What is needed: Within the listing below, how many lines contain "nước"? Only the number is wanted.

Segment Start: Dataset excerpts

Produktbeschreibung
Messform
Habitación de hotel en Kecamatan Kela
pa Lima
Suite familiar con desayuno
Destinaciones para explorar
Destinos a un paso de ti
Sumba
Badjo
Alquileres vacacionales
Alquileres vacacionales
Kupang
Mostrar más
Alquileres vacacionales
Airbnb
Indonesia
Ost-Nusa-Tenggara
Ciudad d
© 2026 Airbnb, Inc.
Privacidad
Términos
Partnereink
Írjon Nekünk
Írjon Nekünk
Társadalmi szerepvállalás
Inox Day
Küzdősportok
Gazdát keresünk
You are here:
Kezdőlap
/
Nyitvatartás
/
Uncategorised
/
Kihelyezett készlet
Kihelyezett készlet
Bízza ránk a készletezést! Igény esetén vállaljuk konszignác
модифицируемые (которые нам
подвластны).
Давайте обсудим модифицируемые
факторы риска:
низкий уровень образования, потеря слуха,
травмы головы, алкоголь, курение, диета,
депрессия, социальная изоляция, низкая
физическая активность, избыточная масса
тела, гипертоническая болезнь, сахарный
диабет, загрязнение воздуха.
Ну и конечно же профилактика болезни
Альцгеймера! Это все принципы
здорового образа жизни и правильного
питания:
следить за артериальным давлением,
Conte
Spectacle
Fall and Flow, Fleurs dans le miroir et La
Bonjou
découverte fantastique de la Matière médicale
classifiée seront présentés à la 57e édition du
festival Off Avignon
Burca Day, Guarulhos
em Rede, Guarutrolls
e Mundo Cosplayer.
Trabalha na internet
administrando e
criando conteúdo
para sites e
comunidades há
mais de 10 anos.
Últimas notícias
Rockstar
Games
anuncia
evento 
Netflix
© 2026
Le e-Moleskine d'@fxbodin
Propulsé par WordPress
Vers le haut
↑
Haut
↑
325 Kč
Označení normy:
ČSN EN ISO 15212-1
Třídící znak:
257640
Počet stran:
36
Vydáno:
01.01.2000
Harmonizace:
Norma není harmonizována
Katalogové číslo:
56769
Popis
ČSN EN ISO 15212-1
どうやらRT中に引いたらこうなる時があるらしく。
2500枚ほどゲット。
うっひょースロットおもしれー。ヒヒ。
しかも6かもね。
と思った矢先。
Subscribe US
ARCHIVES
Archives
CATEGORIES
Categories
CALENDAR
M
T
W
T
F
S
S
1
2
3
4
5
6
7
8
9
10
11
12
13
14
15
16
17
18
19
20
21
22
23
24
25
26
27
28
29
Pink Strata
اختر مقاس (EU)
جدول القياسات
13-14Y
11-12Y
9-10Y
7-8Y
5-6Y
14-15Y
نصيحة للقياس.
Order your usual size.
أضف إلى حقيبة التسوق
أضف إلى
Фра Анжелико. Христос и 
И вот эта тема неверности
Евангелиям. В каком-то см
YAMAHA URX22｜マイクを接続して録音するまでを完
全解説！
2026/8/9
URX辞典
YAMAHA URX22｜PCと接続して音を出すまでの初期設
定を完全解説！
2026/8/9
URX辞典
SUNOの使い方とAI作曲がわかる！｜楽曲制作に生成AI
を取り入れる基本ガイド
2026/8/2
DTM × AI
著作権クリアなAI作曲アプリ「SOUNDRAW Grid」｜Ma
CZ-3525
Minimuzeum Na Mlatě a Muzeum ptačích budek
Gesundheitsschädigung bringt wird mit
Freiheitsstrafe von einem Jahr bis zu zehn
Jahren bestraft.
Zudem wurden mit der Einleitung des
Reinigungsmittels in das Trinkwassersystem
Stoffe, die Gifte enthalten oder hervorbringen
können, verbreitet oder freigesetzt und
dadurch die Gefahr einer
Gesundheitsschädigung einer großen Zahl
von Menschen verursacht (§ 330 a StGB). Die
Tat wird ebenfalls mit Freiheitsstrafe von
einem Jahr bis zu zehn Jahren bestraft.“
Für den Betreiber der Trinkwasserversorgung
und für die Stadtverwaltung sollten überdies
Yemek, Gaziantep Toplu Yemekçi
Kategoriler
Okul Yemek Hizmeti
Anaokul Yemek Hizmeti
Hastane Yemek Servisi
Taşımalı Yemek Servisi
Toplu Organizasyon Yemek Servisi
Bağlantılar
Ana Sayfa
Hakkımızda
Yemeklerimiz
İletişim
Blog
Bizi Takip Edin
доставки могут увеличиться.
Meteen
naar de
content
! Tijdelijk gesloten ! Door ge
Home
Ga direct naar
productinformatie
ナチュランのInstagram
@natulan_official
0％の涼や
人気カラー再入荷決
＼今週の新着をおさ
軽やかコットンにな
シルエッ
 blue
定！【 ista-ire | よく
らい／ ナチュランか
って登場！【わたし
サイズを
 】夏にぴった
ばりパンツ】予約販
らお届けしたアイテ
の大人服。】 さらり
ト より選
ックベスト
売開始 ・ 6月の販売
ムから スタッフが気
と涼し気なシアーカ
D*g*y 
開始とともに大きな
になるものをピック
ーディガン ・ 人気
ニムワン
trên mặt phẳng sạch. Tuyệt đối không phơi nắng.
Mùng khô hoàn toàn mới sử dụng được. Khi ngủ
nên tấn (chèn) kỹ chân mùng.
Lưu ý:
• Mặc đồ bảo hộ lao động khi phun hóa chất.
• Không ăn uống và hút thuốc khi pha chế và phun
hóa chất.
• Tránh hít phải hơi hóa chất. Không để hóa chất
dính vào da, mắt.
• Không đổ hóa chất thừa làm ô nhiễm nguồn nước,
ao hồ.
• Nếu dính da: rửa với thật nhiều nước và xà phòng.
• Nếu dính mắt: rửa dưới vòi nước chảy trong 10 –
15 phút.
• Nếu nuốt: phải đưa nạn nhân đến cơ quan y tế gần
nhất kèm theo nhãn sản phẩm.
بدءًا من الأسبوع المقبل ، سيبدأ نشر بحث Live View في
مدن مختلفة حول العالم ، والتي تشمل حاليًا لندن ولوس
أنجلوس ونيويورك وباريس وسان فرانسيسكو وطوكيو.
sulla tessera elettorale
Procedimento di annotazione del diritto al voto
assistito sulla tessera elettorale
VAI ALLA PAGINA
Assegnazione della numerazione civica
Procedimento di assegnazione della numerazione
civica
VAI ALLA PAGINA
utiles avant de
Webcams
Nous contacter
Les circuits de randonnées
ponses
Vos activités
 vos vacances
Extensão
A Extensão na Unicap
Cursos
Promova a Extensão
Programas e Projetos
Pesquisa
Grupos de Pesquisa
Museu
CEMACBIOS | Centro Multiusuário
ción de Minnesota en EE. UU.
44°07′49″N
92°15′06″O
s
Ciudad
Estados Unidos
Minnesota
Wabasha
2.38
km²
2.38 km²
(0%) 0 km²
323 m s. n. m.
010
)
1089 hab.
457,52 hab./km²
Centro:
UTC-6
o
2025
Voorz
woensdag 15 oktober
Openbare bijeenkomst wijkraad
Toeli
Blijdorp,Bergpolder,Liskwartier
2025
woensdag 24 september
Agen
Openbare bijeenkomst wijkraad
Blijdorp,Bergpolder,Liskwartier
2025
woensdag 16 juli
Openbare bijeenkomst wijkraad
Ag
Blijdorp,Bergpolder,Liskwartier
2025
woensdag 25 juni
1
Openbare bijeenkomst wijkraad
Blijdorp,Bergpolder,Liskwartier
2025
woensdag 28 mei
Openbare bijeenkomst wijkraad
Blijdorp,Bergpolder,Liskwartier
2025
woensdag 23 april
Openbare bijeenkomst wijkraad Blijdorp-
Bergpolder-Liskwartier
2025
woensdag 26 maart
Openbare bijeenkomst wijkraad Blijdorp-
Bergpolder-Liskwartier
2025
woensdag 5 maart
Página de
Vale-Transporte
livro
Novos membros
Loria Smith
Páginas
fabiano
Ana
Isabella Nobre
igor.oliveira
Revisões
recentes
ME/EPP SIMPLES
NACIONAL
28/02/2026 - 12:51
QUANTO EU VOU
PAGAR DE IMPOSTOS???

Segment End: Dataset excerpts

Result for this task: 3